The city is, after all, home to Court 13, the filmmaking collaborative responsible for Beasts of the Southern Wild, as well as Bill Ross, co-director of the multiple award-winning films Tchoupitoulas and 45365. It's also where an increasing number of big-budget and small-budget Hollywood films are shot (including Django Unchained and Looper).

NOFF taps into this local talent pool and industry presence, allowing festival goers to benefit from the experience and knowledge that the filmmaking community in New Orleans has to offer. It's also not uncommon to find celebrities, in town shooting films, at festival screenings (John Goodman attended opening night recently, and James Franco was at a Sunday afternoon documentary screening last year). Every year, the festival offers awards to films in seven different categories.

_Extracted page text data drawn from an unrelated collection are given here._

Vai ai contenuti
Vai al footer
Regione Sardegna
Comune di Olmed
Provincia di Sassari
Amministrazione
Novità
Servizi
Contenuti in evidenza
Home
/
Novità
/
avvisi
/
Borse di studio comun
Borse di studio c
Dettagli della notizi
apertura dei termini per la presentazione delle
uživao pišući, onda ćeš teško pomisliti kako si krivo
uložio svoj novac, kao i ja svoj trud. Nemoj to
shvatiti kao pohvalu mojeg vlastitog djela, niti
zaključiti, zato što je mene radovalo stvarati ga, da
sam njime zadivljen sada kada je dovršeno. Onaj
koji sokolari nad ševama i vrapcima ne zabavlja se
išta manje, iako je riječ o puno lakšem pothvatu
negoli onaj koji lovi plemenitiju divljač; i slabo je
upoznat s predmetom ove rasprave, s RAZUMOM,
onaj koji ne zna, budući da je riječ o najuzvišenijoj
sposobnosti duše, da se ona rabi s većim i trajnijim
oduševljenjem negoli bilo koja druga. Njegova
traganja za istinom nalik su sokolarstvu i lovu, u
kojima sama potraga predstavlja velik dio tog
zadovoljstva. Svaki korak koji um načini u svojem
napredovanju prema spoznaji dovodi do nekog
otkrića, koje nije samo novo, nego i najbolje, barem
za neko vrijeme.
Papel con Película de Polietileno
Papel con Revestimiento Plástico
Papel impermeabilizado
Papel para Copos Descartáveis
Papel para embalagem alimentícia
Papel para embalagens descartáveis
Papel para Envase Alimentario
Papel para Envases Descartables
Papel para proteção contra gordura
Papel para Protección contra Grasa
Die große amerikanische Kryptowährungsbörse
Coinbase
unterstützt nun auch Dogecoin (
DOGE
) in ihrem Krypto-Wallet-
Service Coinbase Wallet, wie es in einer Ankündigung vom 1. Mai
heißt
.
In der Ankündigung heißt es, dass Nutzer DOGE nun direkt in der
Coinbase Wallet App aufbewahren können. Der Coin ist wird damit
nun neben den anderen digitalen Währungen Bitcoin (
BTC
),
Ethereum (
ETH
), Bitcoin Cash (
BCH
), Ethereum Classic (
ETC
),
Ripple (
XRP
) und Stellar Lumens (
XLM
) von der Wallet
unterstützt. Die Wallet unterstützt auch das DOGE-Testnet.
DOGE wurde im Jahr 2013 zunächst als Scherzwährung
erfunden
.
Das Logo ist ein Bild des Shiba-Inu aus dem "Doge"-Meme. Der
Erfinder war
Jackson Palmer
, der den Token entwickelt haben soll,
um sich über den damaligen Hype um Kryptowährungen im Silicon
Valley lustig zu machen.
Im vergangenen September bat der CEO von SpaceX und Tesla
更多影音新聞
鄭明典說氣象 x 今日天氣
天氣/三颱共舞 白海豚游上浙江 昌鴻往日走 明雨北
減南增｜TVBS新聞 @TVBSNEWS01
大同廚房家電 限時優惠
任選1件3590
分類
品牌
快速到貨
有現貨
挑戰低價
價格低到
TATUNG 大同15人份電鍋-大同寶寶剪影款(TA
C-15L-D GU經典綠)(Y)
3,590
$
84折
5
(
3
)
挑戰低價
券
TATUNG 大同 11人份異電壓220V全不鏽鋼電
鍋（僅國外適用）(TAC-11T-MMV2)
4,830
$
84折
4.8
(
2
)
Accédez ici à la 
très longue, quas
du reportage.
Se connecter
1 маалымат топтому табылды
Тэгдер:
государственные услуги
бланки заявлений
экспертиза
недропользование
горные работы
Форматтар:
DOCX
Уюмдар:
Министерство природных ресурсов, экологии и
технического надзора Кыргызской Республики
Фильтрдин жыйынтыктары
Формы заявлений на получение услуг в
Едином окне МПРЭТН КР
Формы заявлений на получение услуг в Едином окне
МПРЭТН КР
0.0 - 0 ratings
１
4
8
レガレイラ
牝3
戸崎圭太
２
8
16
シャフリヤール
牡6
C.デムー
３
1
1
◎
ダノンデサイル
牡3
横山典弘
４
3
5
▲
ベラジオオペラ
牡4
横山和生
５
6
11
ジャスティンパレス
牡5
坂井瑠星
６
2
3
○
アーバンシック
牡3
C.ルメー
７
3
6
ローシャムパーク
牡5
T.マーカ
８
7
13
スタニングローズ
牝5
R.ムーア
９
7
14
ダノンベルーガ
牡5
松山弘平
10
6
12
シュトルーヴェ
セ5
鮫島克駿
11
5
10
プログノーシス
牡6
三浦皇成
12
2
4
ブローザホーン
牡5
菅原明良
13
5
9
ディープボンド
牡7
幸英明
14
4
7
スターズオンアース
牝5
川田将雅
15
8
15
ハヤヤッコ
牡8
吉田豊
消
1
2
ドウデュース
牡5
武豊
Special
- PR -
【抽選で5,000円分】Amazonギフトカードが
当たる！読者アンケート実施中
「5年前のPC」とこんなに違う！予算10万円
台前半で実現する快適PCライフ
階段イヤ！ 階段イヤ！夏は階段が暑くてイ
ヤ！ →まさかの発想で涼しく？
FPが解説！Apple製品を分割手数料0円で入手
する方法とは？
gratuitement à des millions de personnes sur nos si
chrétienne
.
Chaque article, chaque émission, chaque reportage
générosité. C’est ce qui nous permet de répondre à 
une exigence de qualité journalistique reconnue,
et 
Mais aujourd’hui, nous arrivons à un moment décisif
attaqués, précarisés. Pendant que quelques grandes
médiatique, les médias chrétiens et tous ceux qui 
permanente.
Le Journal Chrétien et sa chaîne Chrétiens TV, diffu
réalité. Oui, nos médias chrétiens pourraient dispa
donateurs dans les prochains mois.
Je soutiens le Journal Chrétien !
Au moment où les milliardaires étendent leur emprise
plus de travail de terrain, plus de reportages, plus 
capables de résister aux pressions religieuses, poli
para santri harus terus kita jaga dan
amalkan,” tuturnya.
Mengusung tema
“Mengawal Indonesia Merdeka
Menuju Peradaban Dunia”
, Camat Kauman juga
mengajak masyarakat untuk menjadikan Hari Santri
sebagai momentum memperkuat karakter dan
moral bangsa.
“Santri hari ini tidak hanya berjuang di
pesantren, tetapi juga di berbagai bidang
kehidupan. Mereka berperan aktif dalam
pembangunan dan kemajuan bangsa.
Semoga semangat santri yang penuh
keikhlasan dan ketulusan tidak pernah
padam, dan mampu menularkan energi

Last year's total value was over $70,000 in camera packages, film stock, cash prizes, and software. (One of NOFF's earliest winners was a documentary by first-time director Todd Phillips who has gone on to direct The Hangover and Old School.) Jurors for these awards represent some of the most talented leaders in the industry, including the likes of Oscar winners Melissa Leo, Tia Lessin, and Luke Matheny; IndieWire contributors Matt Singer and Nigel Smith; Independent Lens producer Lois Vossen; Variety reporter Jeff Sneider; actor Wendell Pierce (The Wire); and godfather of Third Cinema Kidlat Tahimik. Some of the filmmakers who have presented their films at NOFF in the past couple of years include Terence Nance (An Oversimplification of Her Beauty), Joshua Sanchez (Four), Oscar-winner Jonathan Demme (I'm Carolyn Parker), Melanie Shatzky (Francine), D.A. Pennebaker (Don't Look Back), Yoav Potash (Crime After Crime).